Kīlauea volcano began erupting within Halema‘uma‘u crater at approximately 4:34 p.m. HST on January 5, 2023, following a couple of weeks of intermittently elevated summit earthquake activity and gradual inflationary summit ground tilt.
Kīlauea volcano began erupting 4:30 p.m. HST, January 5, 2023
Kīlauea volcano began erupting within Halema‘uma‘u crater at approximately 4:34 p.m. HST on January 5, 2023, following a couple of weeks of intermittently elevated summit earthquake activity and gradual inflationary summit ground tilt. Earthquake activity increased dramatically at approximately 3 p.m. on January 5 with increased rates of inflationary ground deformation, prompting HVO to raise Kīlauea’s alert level and aviation color code to WATCH/ORANGE and then to WARNING/RED after the eruption began.
As of 7:30 a.m. HST this morning, January 6, several very minor fountains remain active in the central-eastern portion of Halema‘uma‘u crater floor. The high initial effusion rates are declining rapidly as lava that was stored within the magma system over the past month erupts. The fountains decreased in vigor overnight and are consistently about 5 meters (16 feet) high this morning.
Lava flows have inundated much of the crater floor (which is nearly 300 acres or 120 hectares). The higher-elevation island that formed during the initial phase of the December 2020 eruption remains exposed, as well as a ring of older lava around the lava lake that was active prior to December 2022. This morning, the depth of new lava remains at about 10 meters (32 feet) at the base of Halema‘uma‘u crater.
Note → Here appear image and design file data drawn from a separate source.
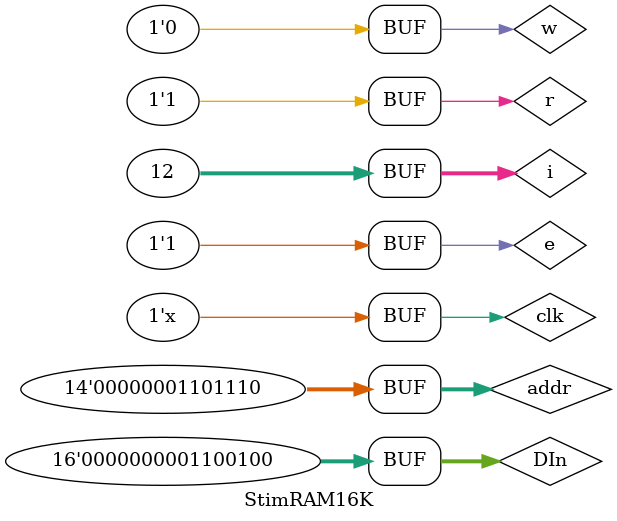
<source format=v>
module StimDFlipFlopRE ;

wire q,q_ ;
reg d,c ;

DFlipFlop D(d,c,q,q_) ;

initial 
begin 
	c = 1'b1 ;
end

always 
begin 
	c = ~c ; #3 ;
end 

initial
begin
	d = 1'b0 ; #10 ;
	d = 1'b1 ; #10 ;
	d = 1'b0 ; #10 ;
	d = 1'b1 ; #10 ;
end

endmodule

module StimDFlipFlopSReset ;

wire q,q_ ;
reg d,c,re ;

DFlipFlopSReset D(d,c,q,q_,re) ;

initial 
begin 
	c = 1'b1 ;
end

always 
begin 
	c = ~c ; #3 ;
end 

initial
begin
	d = 1'b0 ; re = 1'b0 ; #10 ; 
	d = 1'b1 ; #5 ; re = 1'b1 ; #5 ; re = 1'b0 ;
	d = 1'b0 ; #10 ;
	d = 1'b1 ; #5 ; re = 1'b1 ; #5 ;
end

endmodule

module StimDFlipFlopAResetLow ;

wire q,q_ ;
reg d,c,re ;

DFlipFlopAResetLow D(d,c,q,q_,re) ;

initial 
begin 
	c = 1'b1 ;
end

always 
begin 
	c = ~c ; #3 ;
end 

initial
begin
	d = 1'b0 ; re = 1'b0 ; #10 ; 
	d = 1'b1 ; #5 ; re = 1'b1 ; #5 ; re = 1'b0 ;
	d = 1'b0 ; #10 ;
	d = 1'b1 ; #5 ; re = 1'b1 ; #5 ;
end

endmodule

module StimDFlipFlopAResetHigh ;

wire q,q_ ;
reg d,c,re ;

DFlipFlopAResetHigh D(d,c,q,q_,re) ;

initial 
begin 
	c = 1'b1 ;
end

always 
begin 
	c = ~c ; #3 ;
end 

initial
begin
	d = 1'b0 ; re = 1'b0 ; #10 ; 
	d = 1'b1 ; #5 ; re = 1'b1 ; #5 ; re = 1'b0 ;
	d = 1'b0 ; #10 ;
	d = 1'b1 ; #5 ; re = 1'b1 ; #5 ;
end

endmodule

module StimBinaryCell ;

wire DOut ;
reg DIn,clk,cs,w,r ;

BinaryCell B(DIn,clk,cs,w,r,DOut) ;

initial 
begin 
	clk = 1'b1 ;
end

always 
begin 
	clk = ~clk ; #3 ;
end 

initial
begin
	DIn = 1'b0 ; cs = 1'b0 ; w = 1'b0 ; r = 1'b0 ; #5 ; 
	DIn = 1'b1 ; cs = 1'b0 ; w = 1'b1 ; r = 1'b0 ; #5 ;
	DIn = 1'b1 ; cs = 1'b0 ; w = 1'b1 ; r = 1'b1 ; #5 ;
	DIn = 1'b1 ; cs = 1'b0 ; w = 1'b1 ; r = 1'b0 ; #5 ;
	DIn = 1'b0 ; cs = 1'b1 ; w = 1'b1 ; r = 1'b0 ; #5 ;
	DIn = 1'b1 ; cs = 1'b1 ; w = 1'b1 ; r = 1'b1 ; #5 ;
	DIn = 1'b1 ; cs = 1'b1 ; w = 1'b1 ; r = 1'b1 ; #5 ;
	DIn = 1'b0 ; cs = 1'b1 ; w = 1'b0 ; r = 1'b1 ; #5 ;
	DIn = 1'b0 ; cs = 1'b1 ; w = 1'b1 ; r = 1'b1 ; #5 ;
	DIn = 1'b1 ; cs = 1'b0 ; w = 1'b1 ; r = 1'b0 ; #5 ;
	DIn = 1'b1 ; cs = 1'b0 ; w = 1'b1 ; r = 1'b0 ; #5 ;
end

endmodule

module StimReg ;

wire [15:0] DOut ;
reg [15:0] DIn ;
reg clk,cs,w,r ;

Reg16Bit B(DIn,clk,cs,w,r,DOut) ;

initial 
begin 
	clk = 1'b1 ;
end

always 
begin 
	clk = ~clk ; #3 ;
end 

initial
begin
	DIn = 1465 ; cs = 1'b0 ; w = 1'b0 ; r = 1'b0 ; #5 ; 
	DIn = 325 ; cs = 1'b0 ; w = 1'b1 ; r = 1'b0 ; #5 ;
	DIn = 4362 ; cs = 1'b0 ; w = 1'b1 ; r = 1'b1 ; #5 ;
	DIn = 724 ; cs = 1'b0 ; w = 1'b1 ; r = 1'b0 ; #5 ;
	DIn = 345 ; cs = 1'b1 ; w = 1'b1 ; r = 1'b0 ; #5 ;
	DIn = 45 ; cs = 1'b1 ; w = 1'b1 ; r = 1'b1 ; #5 ;
	DIn = 64 ; cs = 1'b1 ; w = 1'b1 ; r = 1'b1 ; #5 ;
	DIn = 3264 ; cs = 1'b1 ; w = 1'b0 ; r = 1'b1 ; #5 ;
	DIn = 263 ; cs = 1'b1 ; w = 1'b1 ; r = 1'b1 ; #5 ;
	DIn = 643 ; cs = 1'b0 ; w = 1'b1 ; r = 1'b0 ; #5 ;
	DIn = 42 ; cs = 1'b0 ; w = 1'b1 ; r = 1'b0 ; #5 ;
end

endmodule

module StimRAM8 ;

wire [15:0] DOut ;
reg [15:0] DIn ;
reg e,clk,w,r ;
reg [2:0] addr ;

RAM8 R(e,DIn,clk,addr,w,r,DOut) ;

initial 
begin 
	e = 1'b1 ;
	clk = 1'b1 ;
end

always 
begin 
	clk = ~clk ; #3 ;
end

initial 
begin
	DIn = 1 ; addr = 0 ; w = 1'b1 ; r = 1'b0 ; #10 ;
	DIn = 2 ; addr = 1 ; w = 1'b1 ; r = 1'b0 ; #10 ;
	DIn = 3 ; addr = 2 ; w = 1'b1 ; r = 1'b0 ; #10 ;
	DIn = 4 ; addr = 3 ; w = 1'b1 ; r = 1'b0 ; #10 ;
	DIn = 5 ; addr = 4 ; w = 1'b1 ; r = 1'b0 ; #10 ;
	DIn = 6 ; addr = 5 ; w = 1'b1 ; r = 1'b0 ; #10 ;
	DIn = 7 ; addr = 6 ; w = 1'b1 ; r = 1'b0 ; #10 ;
	DIn = 8 ; addr = 7 ; w = 1'b1 ; r = 1'b0 ; #10 ;

	DIn = 0 ; addr = 0 ; w = 1'b0 ; r = 1'b1 ; #10 ;
	DIn = 0 ; addr = 1 ; w = 1'b0 ; r = 1'b1 ; #10 ;
	DIn = 0 ; addr = 2 ; w = 1'b0 ; r = 1'b1 ; #10 ;
	DIn = 0 ; addr = 3 ; w = 1'b0 ; r = 1'b1 ; #10 ;
	DIn = 0 ; addr = 4 ; w = 1'b0 ; r = 1'b1 ; #10 ;
	DIn = 0 ; addr = 5 ; w = 1'b0 ; r = 1'b1 ; #10 ;
	DIn = 0 ; addr = 6 ; w = 1'b0 ; r = 1'b1 ; #10 ;
	DIn = 0 ; addr = 7 ; w = 1'b0 ; r = 1'b1 ; #10 ;

end

endmodule	

module StimRAM64 ;

wire [15:0] DOut ;
reg [15:0] DIn ;
reg e,clk,w,r ;
reg [5:0] addr ;
integer i ;

RAM64 R(e,DIn,clk,addr,w,r,DOut) ;

initial 
begin 
	e = 1'b1 ;
	clk = 1'b1 ;
end

always 
begin 
	clk = ~clk ; #3 ;
end

initial 
begin
for(i=0;i<64;i=i+1)
begin
	DIn = i ; addr = i ; w =1'b1 ; r = 1'b0 ; #10 ;
end
DIn = 100 ;
for(i=0;i<64;i=i+1)
begin
	addr = i ; w =1'b0 ; r = 1'b1 ; #10 ;
end

end

endmodule

module StimRAM512 ;

wire [15:0] DOut ;
reg [15:0] DIn ;
reg e,clk,w,r ;
reg [8:0] addr ;
integer i ;

RAM512 R(e,DIn,clk,addr,w,r,DOut) ;

initial 
begin 
	e = 1'b1 ;
	clk = 1'b1 ;
end

always 
begin 
	clk = ~clk ; #3 ;
end

initial 
begin
for(i=0;i<128;i=i+1)
begin
	DIn = i ; addr = i ; w =1'b1 ; r = 1'b0 ; #10 ;
end
DIn = 100 ;
for(i=0;i<128;i=i+1)
begin
	addr = i ; w =1'b0 ; r = 1'b1 ; #10 ;
end

end

endmodule

module StimRAM4K ;

wire [15:0] DOut ;
reg [15:0] DIn ;
reg e,clk,w,r ;
reg [11:0] addr ;
integer i ;

RAM4K R(e,DIn,clk,addr,w,r,DOut) ;

initial 
begin 
	e = 1'b1 ;
	clk = 1'b1 ;
end

always 
begin 
	clk = ~clk ; #3 ;
end

initial 
begin
for(i=0;i<128;i=i+1)
begin
	DIn = i ; addr = 4*i ; w =1'b1 ; r = 1'b0 ; #10 ;
end
DIn = 100 ;
for(i=0;i<128;i=i+1)
begin
	addr = 4*i ; w =1'b0 ; r = 1'b1 ; #10 ;
end

end

endmodule

module StimRAM16K ;

wire [15:0] DOut ;
reg [15:0] DIn ;
reg e,clk,w,r ;
reg [13:0] addr ;
integer i ;

RAM16K R(e,DIn,clk,addr,w,r,DOut) ;

initial 
begin 
	e = 1'b1 ;
	clk = 1'b1 ;
end

always 
begin 
	clk = ~clk ; #3 ;
end

initial 
begin
for(i=0;i<12;i=i+1)
begin
	DIn = i ; addr = 10*i ; w =1'b1 ; r = 1'b0 ; #10 ;
end
DIn = 100 ;
for(i=0;i<12;i=i+1)
begin
	addr = 10*i ; w =1'b0 ; r = 1'b1 ; #10 ;
end

end

endmodule
</source>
Summit tilt switched from inflation to deflation around 5 p.m. HST yesterday, January 5, and that trend continues this morning. After the eruption onset, summit earthquake activity diminished and eruptive tremor (a signal associated with fluid movement) resumed. Volcanic gas emissions in the eruption area are elevated.
The Hawaiian Volcano Observatory has set the volcano alert level at WATCH and aviation color code to ORANGE. There is currently no threat of significant volcanic ash emission into the atmosphere outside of the hazardous closed area within Hawai‘i Volcanoes National Park.